Although the email announcing yesterday’s protest was sent out around 8 a.m., over 100 people consisting of doctors, fellows, nurses, students and other Yale community members attended the protest. Protesters gathered around the Sterling Hall of Medicine’s outdoor plaza among food trucks and passing pedestrians.
Many attendees, like Fuller-Weston, were long-time New Haven residents, but Jose Paez, a YSM child psychiatry fellow, has only been at Yale for three months and has already felt the impacts of racism in the community.
“I’ve already received discrimination,” Paez said. “I see other people who have been here for 10 years, 20 years, but it doesn’t take that long to feel it. What gives me hope is the work I’m doing with the kids, to show them that we can make it to these places and model for them.”
Attendees initially hesitated to take the microphone, but more felt compelled to speak as the event went on.
Associate research scientist Montrell Seay emphasized the need for solidarity among members of the Yale medical community. He encouraged people from all backgrounds to play a role in the fight against institutionalized racism.
“We need to make sure that every organization, everybody, is sounding the alarm often,” Seay told the News. “We need to make sure that every person is doing their part, whether that’s marching in the streets, calling senators or coming to vigils like this.”
Although YSM has an office of diversity and inclusion, Linda Jackson — the office’s associate director — said there is always more work to be done. According to Jackson, the medical school “can’t do everything alone.”

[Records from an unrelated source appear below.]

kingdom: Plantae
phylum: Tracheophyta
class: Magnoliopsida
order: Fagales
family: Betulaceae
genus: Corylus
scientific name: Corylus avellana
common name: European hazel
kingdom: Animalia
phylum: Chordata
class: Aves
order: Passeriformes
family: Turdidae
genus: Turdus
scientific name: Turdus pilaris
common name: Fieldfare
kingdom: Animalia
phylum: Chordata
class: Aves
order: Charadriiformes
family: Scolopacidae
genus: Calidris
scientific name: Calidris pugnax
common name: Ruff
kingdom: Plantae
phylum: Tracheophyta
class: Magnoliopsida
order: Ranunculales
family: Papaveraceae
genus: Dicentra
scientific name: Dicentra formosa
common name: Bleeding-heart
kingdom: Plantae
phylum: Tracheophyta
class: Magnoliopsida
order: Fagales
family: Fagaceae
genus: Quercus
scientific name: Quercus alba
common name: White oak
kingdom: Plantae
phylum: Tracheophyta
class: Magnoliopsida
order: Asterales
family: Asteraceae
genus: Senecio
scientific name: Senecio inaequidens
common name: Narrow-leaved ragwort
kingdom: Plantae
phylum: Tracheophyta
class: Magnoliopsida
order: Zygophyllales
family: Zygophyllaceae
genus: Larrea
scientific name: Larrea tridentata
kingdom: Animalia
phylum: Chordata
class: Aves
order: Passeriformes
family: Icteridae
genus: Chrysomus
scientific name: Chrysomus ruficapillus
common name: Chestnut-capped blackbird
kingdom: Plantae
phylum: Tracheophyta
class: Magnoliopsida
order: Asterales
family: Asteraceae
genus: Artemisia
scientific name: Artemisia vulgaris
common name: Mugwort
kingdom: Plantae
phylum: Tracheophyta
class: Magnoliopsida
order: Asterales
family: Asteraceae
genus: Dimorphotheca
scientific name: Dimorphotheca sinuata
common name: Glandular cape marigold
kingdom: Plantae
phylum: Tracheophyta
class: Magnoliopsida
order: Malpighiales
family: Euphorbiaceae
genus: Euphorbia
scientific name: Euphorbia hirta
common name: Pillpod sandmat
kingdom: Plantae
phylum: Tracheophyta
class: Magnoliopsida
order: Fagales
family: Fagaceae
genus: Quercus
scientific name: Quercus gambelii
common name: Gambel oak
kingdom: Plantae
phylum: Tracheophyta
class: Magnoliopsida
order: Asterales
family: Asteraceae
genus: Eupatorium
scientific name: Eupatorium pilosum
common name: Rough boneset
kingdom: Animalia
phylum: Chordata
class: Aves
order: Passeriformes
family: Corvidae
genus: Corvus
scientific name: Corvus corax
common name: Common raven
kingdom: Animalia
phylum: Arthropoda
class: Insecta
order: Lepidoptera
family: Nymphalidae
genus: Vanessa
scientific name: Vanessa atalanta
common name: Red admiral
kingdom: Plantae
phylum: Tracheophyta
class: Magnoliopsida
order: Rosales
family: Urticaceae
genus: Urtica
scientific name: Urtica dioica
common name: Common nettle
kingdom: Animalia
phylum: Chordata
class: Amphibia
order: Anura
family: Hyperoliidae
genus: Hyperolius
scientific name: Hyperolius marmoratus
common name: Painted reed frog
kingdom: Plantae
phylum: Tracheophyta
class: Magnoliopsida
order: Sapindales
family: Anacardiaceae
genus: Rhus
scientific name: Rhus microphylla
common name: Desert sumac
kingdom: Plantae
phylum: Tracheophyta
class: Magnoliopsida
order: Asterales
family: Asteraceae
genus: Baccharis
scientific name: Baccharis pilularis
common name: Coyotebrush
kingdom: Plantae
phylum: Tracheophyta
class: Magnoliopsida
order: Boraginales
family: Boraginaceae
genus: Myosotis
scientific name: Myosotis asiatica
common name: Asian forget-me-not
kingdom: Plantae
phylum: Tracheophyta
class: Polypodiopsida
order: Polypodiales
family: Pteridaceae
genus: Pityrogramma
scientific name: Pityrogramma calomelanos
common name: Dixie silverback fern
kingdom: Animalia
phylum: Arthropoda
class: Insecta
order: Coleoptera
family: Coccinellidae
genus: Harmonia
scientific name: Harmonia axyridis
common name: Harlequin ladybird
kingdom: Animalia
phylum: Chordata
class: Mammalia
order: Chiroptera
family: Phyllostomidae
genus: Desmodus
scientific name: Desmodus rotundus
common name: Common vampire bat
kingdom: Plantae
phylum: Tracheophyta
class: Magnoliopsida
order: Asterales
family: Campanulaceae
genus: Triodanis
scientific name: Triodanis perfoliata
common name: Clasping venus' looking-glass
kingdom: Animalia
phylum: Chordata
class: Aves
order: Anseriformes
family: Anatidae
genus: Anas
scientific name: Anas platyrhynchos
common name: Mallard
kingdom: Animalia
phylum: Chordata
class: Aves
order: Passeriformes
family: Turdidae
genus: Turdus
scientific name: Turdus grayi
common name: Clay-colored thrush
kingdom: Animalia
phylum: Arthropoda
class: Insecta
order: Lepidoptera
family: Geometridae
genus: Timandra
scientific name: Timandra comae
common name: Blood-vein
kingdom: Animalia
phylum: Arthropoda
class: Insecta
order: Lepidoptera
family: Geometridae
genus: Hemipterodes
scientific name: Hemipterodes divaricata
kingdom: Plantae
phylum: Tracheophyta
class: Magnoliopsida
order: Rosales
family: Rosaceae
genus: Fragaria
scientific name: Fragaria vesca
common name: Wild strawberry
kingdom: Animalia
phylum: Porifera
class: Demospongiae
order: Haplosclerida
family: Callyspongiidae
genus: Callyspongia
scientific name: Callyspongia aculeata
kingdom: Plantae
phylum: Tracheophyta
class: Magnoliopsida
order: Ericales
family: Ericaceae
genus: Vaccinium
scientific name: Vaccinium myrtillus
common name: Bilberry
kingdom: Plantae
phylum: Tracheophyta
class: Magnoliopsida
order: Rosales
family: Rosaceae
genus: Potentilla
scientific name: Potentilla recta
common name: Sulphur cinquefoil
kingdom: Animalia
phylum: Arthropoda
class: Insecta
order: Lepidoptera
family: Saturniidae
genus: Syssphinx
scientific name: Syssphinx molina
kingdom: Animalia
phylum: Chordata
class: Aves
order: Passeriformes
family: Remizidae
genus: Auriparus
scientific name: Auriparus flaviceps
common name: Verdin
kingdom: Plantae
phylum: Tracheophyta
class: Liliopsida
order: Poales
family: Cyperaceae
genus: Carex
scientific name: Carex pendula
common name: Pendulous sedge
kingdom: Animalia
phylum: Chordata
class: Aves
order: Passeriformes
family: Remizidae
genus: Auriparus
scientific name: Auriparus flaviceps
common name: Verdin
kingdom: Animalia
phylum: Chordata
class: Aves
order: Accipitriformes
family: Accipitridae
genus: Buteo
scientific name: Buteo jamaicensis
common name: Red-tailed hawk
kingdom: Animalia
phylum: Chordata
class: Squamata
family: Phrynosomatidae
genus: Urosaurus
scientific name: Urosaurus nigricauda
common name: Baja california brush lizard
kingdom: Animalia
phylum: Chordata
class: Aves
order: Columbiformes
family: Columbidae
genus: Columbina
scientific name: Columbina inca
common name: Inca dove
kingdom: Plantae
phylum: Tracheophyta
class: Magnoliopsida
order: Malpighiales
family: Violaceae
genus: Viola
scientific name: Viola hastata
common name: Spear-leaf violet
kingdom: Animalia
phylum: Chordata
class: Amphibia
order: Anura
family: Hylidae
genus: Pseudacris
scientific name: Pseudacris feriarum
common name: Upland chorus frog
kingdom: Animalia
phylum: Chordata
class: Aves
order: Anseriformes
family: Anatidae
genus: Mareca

Despite this, YSM has been making improvements recently, Latimore said.
“We are definitely as a community moving forward, without a question,” he said. “Since Floyd’s murder there have been many more conversations about social justice and what we need to do as a community to bring in people historically underrepresented in medicine. We’re working in the right direction.”
However, Latimore also acknowledged a need for further cooperation within the medical community. He noted that racial disparities in the health care system are often overlooked.
“Breonna Taylor is an example of the criminal justice system’s disparities, but we also have health care disparities that we as a community need to strive toward mitigating,” Latimore told the News.
Towards the end of the event, Latimore asked the crowd to repeat Breonna Taylor’s name. In addition, Ayotunde Ayobello — a clinical fellow in the Child Study Center — expressed optimism about the event’s high attendance.
“It’s so encouraging to see everyone coming out here,” Ayobello said. “It’s not just a Black thing, it’s not just a white thing — it’s a people thing, a human thing.”
The event was one of two Black Lives Matter protests held in New Haven on Thursday.